Mission: We are a nurturing community, sharing a hot meal, groceries and sustenance with all who come. We offer an opportunity to serve and be served in a safe, friendly and compassionate setting and seek to foster a sense of self, connected in relationship to others.

My Sister’s Pantry serves a hot meal as well as distributing groceries and clothing. The Pantry’s primary objective is keeping poor families from suffering homelessness. An outreach program of nonprofit FIRST Center, the Pantry is located at 621 Tacoma Ave, Tacoma 98402. Since the late twentieth century, this urban neighborhood with run-down buildings and abandoned cars has had a high level of poverty and crime. Yet a short walk across the appropriately named Division Street provides views of family homes dating from the early twentieth-century that evidence the wealth of a well-to-do urban area.

Since opening its doors to the community in 1999, My Sister’s Pantry has become the eighth largest food bank in the Tacoma area.
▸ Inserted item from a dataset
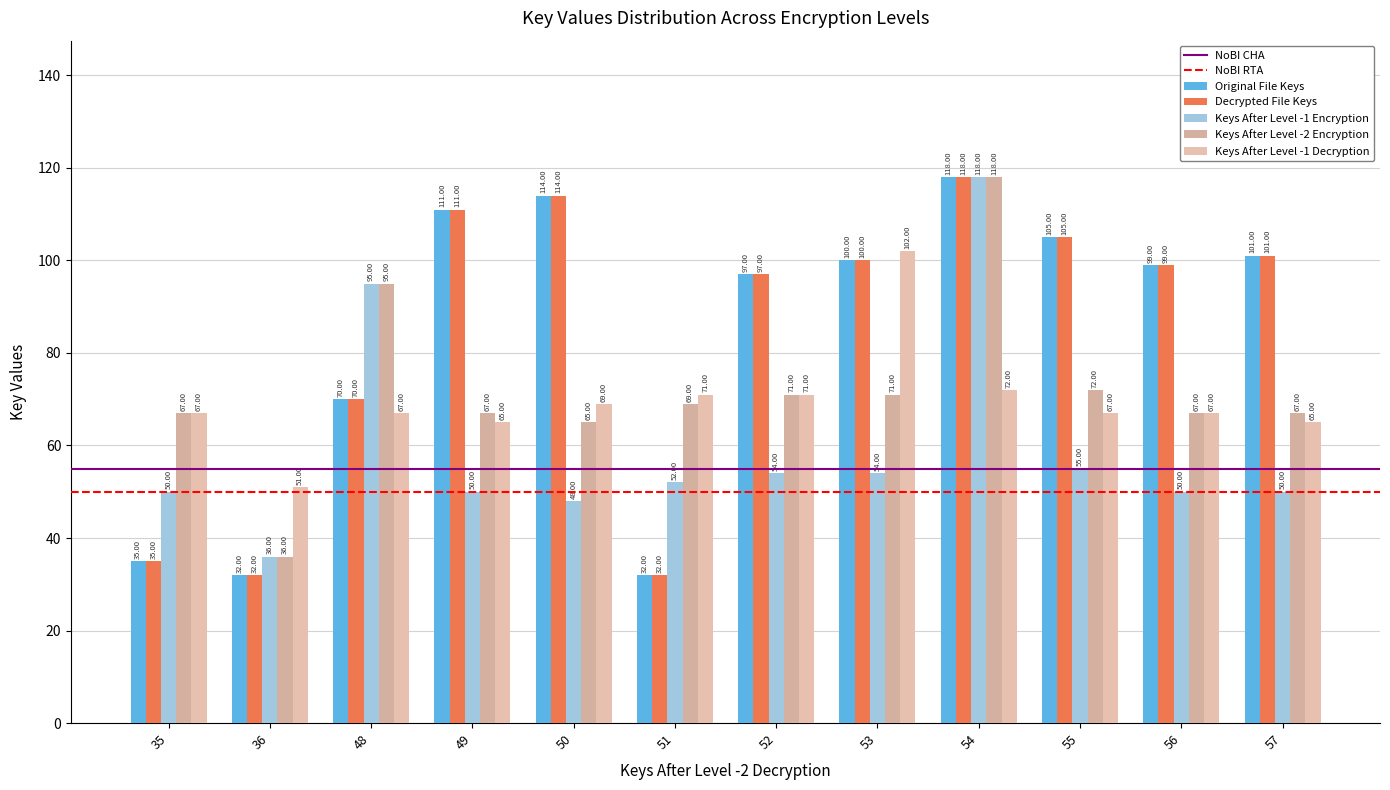

How many values in the Decrypted File Keys series are below 100?

6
The Pantry served 13,700 clients in 2008. Open three times a month, the caring food bank also provides substantial hot meal, served on tablecloths with metal cutlery and china. Fall and winter months are colder, wetter, holiday laden and, for many, depressing. The Pantry becomes a haven for fellowship, warmth and caring. Evening and Saturday openings mean minimum-wage-earning families can come without disrupting their work schedules.

Gradually, the Pantry has added new dimensions to its service. In fall 2002, the Pantry opened a clothing bank. The clothing bank is set up in a store-like fashion with designated areas for men’s, women’s, and children’s clothing. Clothing donations are received from individuals, consignment stores and a retirement community. Pantry clients not only “shop” for needed items but often donate clean items they can no longer use.
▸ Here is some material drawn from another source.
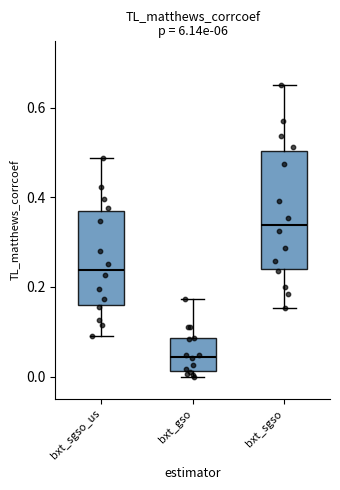

Where is the lower edge of the box for bxt_sgso on the y-axis? The values are not printed on the chart, so give them approximately, as read against the axis.

0.24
Pantry Partners is a group of guests composed of the several ethnic groups that visit the Pantry including Native Americans, Moldavians, African Americans, and Russians. Formed in January 2004, they meet every other month to discuss issues of concern to them such as equitable distribution of food and variety of food selection, while posing solutions, such as switching to a number system instead of names on items to overcome language barriers).

Martha Curwen

Executive Director Martha Curwen brings a wealth of experience working in both the financial and non-profit sectors.